Alex’s review published on Letterboxd:
My first favorite good-bad movie, it could be argued that Cube 2: Hypercube jump-started a paracinematic hobby of mine that has wasted me many an hour. I could, in some respects, blame Cube 2: Hypercube for why I've seen more New French Extremity films than French New Wave films, more Neil Breen films than Jean Renoir films, more films in the Psychotronic Video Guide than films in the Criterion Collection.
OK, that may be extreme (and I don't know if that last one is actually true). Hyperbole may be the defining tone of my Hooptober this year. Halloween, Friday the 13th, and Dawn of the Dead, among plenty others, did much more to influence my tendency toward paracinematic genre films than Cube 2: Hypercube. But Cube 2: Hypercube was one of the first films to teach me that (1) movies can be very, very bad and still exist in the world, as opposed to being destroyed forever so no eyes can be pained by them, and (2) it is possible to enjoy a movie that satisfies condition 1.

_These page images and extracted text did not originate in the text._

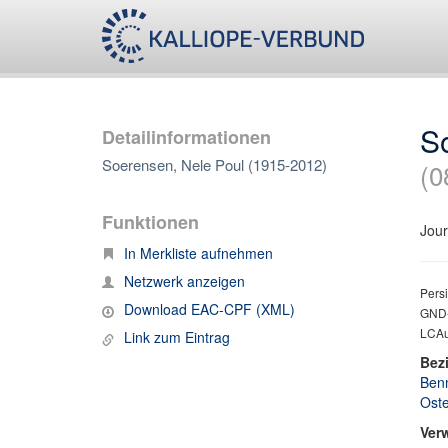
S
Detailinformationen
Soerensen, Nele Poul (1915-2012)
(0
Funktionen
Jour
In Merkliste aufnehmen
Netzwerk anzeigen
Persi
Download EAC-CPF (XML)
GND-
LCAu
Link zum Eintrag
Bez
Benn
Oste
Ver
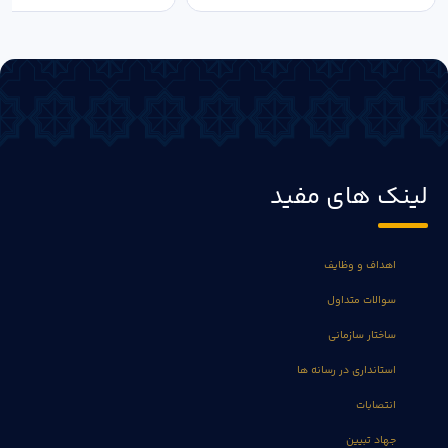
لینک های مفید
اهداف و وظایف
سوالات متداول
ساختار سازمانی
استانداری در رسانه ها
انتصابات
جهاد تبیین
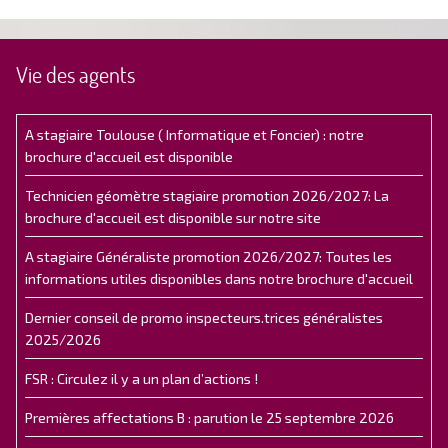
Vie des agents
A stagiaire Toulouse ( Informatique et Foncier) : notre
brochure d'accueil est disponible
Technicien géomètre stagiaire promotion 2026/2027: La
brochure d'accueil est disponible sur notre site
A stagiaire Généraliste promotion 2026/2027: Toutes les
informations utiles disponibles dans notre brochure d'accueil
Dernier conseil de promo inspecteurs.trices généralistes
2025/2026
FSR : Circulez il y a un plan d’actions !
Premières affectations B : parution le 25 septembre 2026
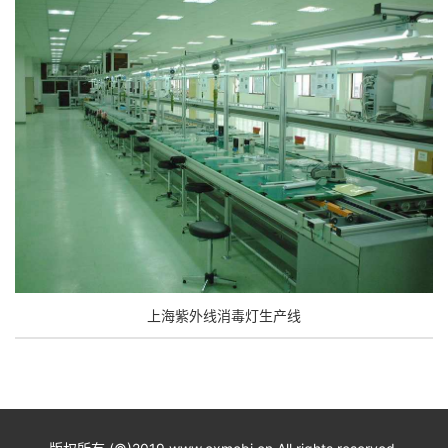
上海紫外线消毒灯生产线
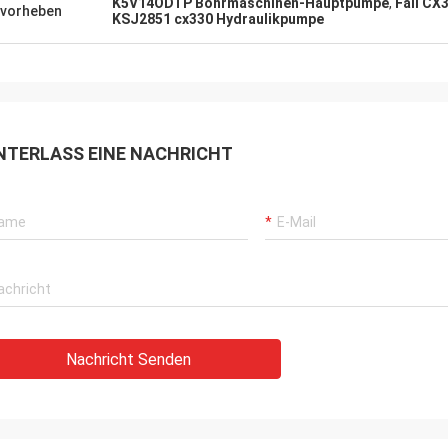
K5V14ODTP Bohrmaschinen-Hauptpumpe
,
Fall C
vorheben
KSJ2851 cx330 Hydraulikpumpe
NTERLASS EINE NACHRICHT
Nachricht Senden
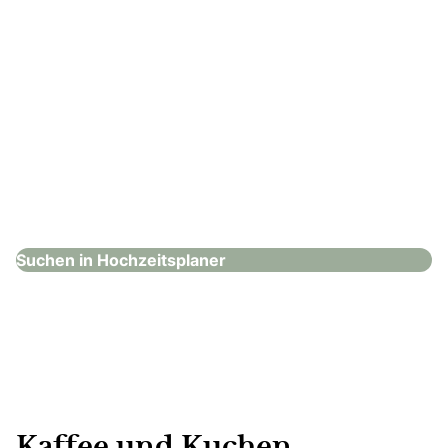
Events von Rath
Hochzeitsplaner
Suchen in Hochzeitsplaner
Kaffee und Kuchen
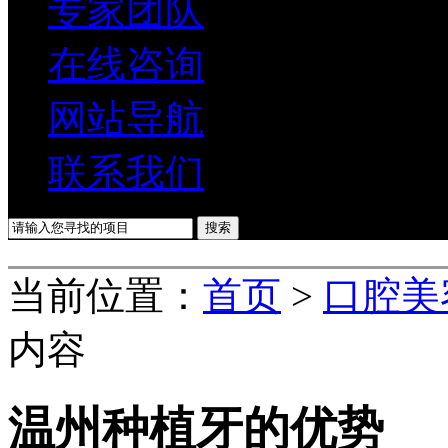
专家团队
在线咨询
网站导航
联系我们
当前位置：
首页
>
口腔美
内容
温州种植牙的优势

The sad thing is, in retrospect, Cube 2: Hypercube is not even a good-bad movie. It is simply bad (mediocre if I'm being uncharacteristically generous). It manages to look worse than its predecessor, despite being made years later and having a substantially larger budget. The attempt at mythology building which comes with the territory of a sequel is atrocious (that ending is...woof). And the clear inadequacy of these screenwriters to write characters is frustrating to put it lightly (I am convinced the writers who crafted the line "I'm blind, Kate. I'm a burden" have never encountered a blind person in their lives).
Deflated as I may be by the realization that Cube 2: Hypercube does not live up to the good-bad label I once attributed to it, I will always have the fond memory of laughing uncontrollably, as an impressionable young person, at the sight of two people having sex while suspended in midair as time rapidly propels forward to the point where they become nothing but bones.
Cube 2: Hypercube is a five-star movie title given to a one-star film. The fact that the naming convention of _____ 2: Hyper_____ never caught on is a travesty.